Director François Ozon, who worked with Ms. Deneuve on his film 8 Women, explained that Ms. Deneuve has come to encompass not only French cinema, but French identity. “She is the French woman! She was used for the Marianne, the symbol of France in the ’70s,” he said, Parisian pluck ringing clear through his heavily accented voice. “Do you know what is the Marianne?” he said. Visions of Delacroix, laurel wreaths—and of course liberté, fraternité et egalité flashed before our eyes. Yes, we know what is the Marianne, that allegorical fetish of French femininity and philosophy.
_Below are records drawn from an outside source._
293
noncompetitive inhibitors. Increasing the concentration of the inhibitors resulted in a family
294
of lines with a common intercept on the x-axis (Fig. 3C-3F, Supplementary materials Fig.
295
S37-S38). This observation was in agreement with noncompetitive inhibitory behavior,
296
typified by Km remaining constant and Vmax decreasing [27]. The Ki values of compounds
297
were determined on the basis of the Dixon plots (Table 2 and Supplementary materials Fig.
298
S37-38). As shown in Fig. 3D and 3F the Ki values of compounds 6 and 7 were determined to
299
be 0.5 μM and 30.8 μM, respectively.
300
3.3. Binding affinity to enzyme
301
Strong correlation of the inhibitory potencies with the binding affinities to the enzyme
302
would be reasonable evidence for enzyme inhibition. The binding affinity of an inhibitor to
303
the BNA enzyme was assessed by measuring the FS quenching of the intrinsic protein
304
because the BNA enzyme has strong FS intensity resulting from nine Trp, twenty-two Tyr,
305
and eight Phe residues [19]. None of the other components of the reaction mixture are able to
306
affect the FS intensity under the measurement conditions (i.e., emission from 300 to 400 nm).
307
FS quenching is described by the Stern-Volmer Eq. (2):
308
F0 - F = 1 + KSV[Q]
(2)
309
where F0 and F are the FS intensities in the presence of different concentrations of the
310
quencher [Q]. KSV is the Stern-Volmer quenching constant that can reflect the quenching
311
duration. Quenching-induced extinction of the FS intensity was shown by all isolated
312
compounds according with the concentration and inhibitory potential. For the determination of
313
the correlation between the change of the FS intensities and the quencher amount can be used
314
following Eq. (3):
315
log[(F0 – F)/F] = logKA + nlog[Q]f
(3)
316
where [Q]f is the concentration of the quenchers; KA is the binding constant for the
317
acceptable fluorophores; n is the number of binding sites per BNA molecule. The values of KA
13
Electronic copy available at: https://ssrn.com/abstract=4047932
Indeed, while many jeunes belles have seen their stars rise in the Champagne landscape of cinematic iconography, Ms. Deneuve towers above the rest. Is she not still La Marianne? The Observer asked Mr. Ozon. He chuckled. “She’s still a Marianne, I think so. We can still say that.”
And suddenly, there she was. Amid the electric storm of flashbulbs, she appeared in a bright blue gown, her upper lip flexed with that peculiar Parisian mien. Catherine Deneuve, la grande dame Marianne, looked neither flustered nor surprised by her adoring fans. Immediately, many guests dropped their cocktails and scrambled toward the red carpet hoping for a glimpse of the actress. A Champagne flute shattered somewhere, with that grimace-inducing chime. “Ooh la la,” someone gasped, at the flute or the actress, or both.
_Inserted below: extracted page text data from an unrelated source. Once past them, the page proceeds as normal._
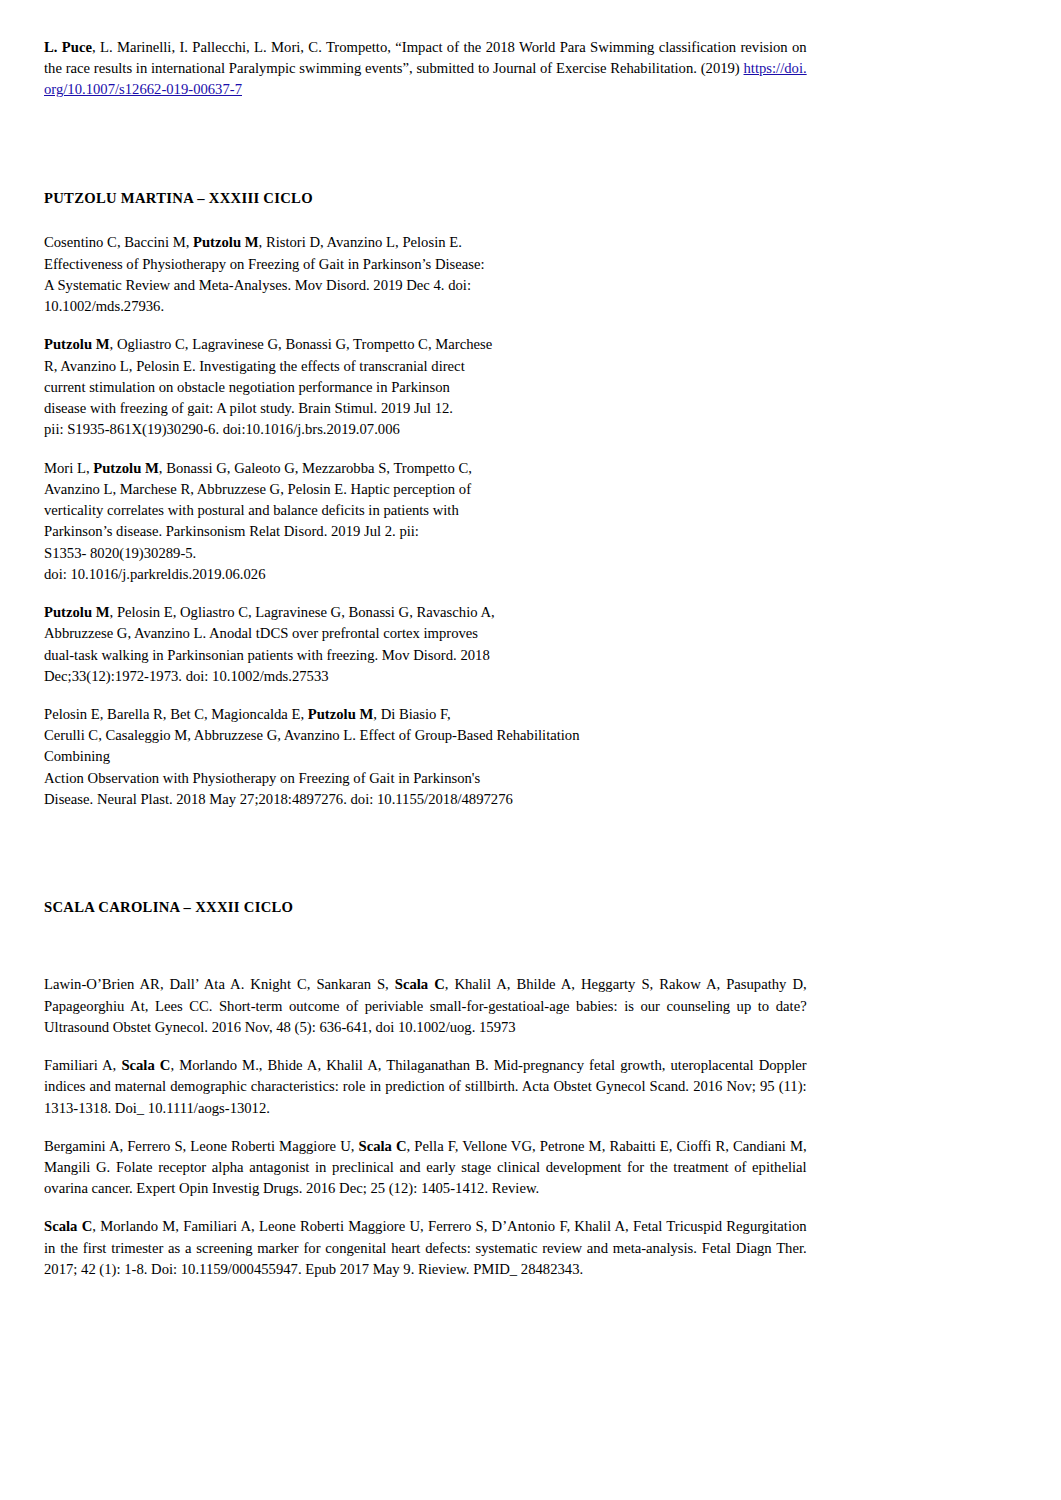L. Puce, L. Marinelli, I. Pallecchi, L. Mori, C. Trompetto, “Impact of the 2018 World Para Swimming classification revision on the race results in international Paralympic swimming events”, submitted to Journal of Exercise Rehabilitation. (2019) https://doi.org/10.1007/s12662-019-00637-7
PUTZOLU MARTINA – XXXIII CICLO
Cosentino C, Baccini M, Putzolu M, Ristori D, Avanzino L, Pelosin E.
Effectiveness of Physiotherapy on Freezing of Gait in Parkinson’s Disease:
A Systematic Review and Meta-Analyses. Mov Disord. 2019 Dec 4. doi:
10.1002/mds.27936.
Putzolu M, Ogliastro C, Lagravinese G, Bonassi G, Trompetto C, Marchese
R, Avanzino L, Pelosin E. Investigating the effects of transcranial direct
current stimulation on obstacle negotiation performance in Parkinson
disease with freezing of gait: A pilot study. Brain Stimul. 2019 Jul 12.
pii: S1935-861X(19)30290-6. doi:10.1016/j.brs.2019.07.006
Mori L, Putzolu M, Bonassi G, Galeoto G, Mezzarobba S, Trompetto C,
Avanzino L, Marchese R, Abbruzzese G, Pelosin E. Haptic perception of
verticality correlates with postural and balance deficits in patients with
Parkinson’s disease. Parkinsonism Relat Disord. 2019 Jul 2. pii:
S1353- 8020(19)30289-5.
doi: 10.1016/j.parkreldis.2019.06.026
Putzolu M, Pelosin E, Ogliastro C, Lagravinese G, Bonassi G, Ravaschio A,
Abbruzzese G, Avanzino L. Anodal tDCS over prefrontal cortex improves
dual-task walking in Parkinsonian patients with freezing. Mov Disord. 2018
Dec;33(12):1972-1973. doi: 10.1002/mds.27533
Pelosin E, Barella R, Bet C, Magioncalda E, Putzolu M, Di Biasio F,
Cerulli C, Casaleggio M, Abbruzzese G, Avanzino L. Effect of Group-Based Rehabilitation Combining
Action Observation with Physiotherapy on Freezing of Gait in Parkinson's
Disease. Neural Plast. 2018 May 27;2018:4897276. doi: 10.1155/2018/4897276
SCALA CAROLINA – XXXII CICLO
Lawin-O’Brien AR, Dall’ Ata A. Knight C, Sankaran S, Scala C, Khalil A, Bhilde A, Heggarty S, Rakow A, Pasupathy D, Papageorghiu At, Lees CC. Short-term outcome of periviable small-for-gestatioal-age babies: is our counseling up to date? Ultrasound Obstet Gynecol. 2016 Nov, 48 (5): 636-641, doi 10.1002/uog. 15973
Familiari A, Scala C, Morlando M., Bhide A, Khalil A, Thilaganathan B. Mid-pregnancy fetal growth, uteroplacental Doppler indices and maternal demographic characteristics: role in prediction of stillbirth. Acta Obstet Gynecol Scand. 2016 Nov; 95 (11): 1313-1318. Doi_ 10.1111/aogs-13012.
Bergamini A, Ferrero S, Leone Roberti Maggiore U, Scala C, Pella F, Vellone VG, Petrone M, Rabaitti E, Cioffi R, Candiani M, Mangili G. Folate receptor alpha antagonist in preclinical and early stage clinical development for the treatment of epithelial ovarina cancer. Expert Opin Investig Drugs. 2016 Dec; 25 (12): 1405-1412. Review.
Scala C, Morlando M, Familiari A, Leone Roberti Maggiore U, Ferrero S, D’Antonio F, Khalil A, Fetal Tricuspid Regurgitation in the first trimester as a screening marker for congenital heart defects: systematic review and meta-analysis. Fetal Diagn Ther. 2017; 42 (1): 1-8. Doi: 10.1159/000455947. Epub 2017 May 9. Rieview. PMID_ 28482343.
Ever the glutton for punishment, we asked Ms. Deneuve if she thought Americans could truly appreciate French film. She was, much to our delight, graciously diplomatic. “Depends,” she began, “If it talks too much, maybe it’s a little boring, you know, for an American audience … There is less action in French films.”
Still, she has great faith in American cinephiles. “There are a lot of American people who love European cinema I think now,” she said with a pursed but warm smile and a slight nod.
Soon after Ms. Deneuve’s dramatic entrance, guests reached for one final mango chicken appetizer, set down their glasses and moved downstairs to the movie theater. Flanked by two massive bouquets of red roses, a screen reeled highlights from Ms. Deneuve’s career. Starting with her sing-songy eloquence in Les Parapluies de Cherbourg, through the perverse world of Roman Polanski’s Repulsion, toward ice maidenhood in Tristana and the sexual exploration of Belle du Jour, the audience was steeped in both the history of French cinema and Ms. Deneuve’s unparalleled repertoire.
Presenting Ms. Deneuve with the Film Society’s Chaplin award, Martin Scorsese proposed that the actress embodies the emotional experience of French film. “The adventurousness, the daring sense of life flowing from tragedy to happiness and joy and to acceptance from moment to moment, the timeless beauty, beauty so delicate that it seems impossible, but then it’s there, it exists. As I said, French cinema, Catherine Deneuve one in the same.”
Ms. Deneuve accepted the award with typical humility, after a standing ovation from the audience. “So much has been said, I don’t have much more to add, but to thank you again for honoring me tonight.”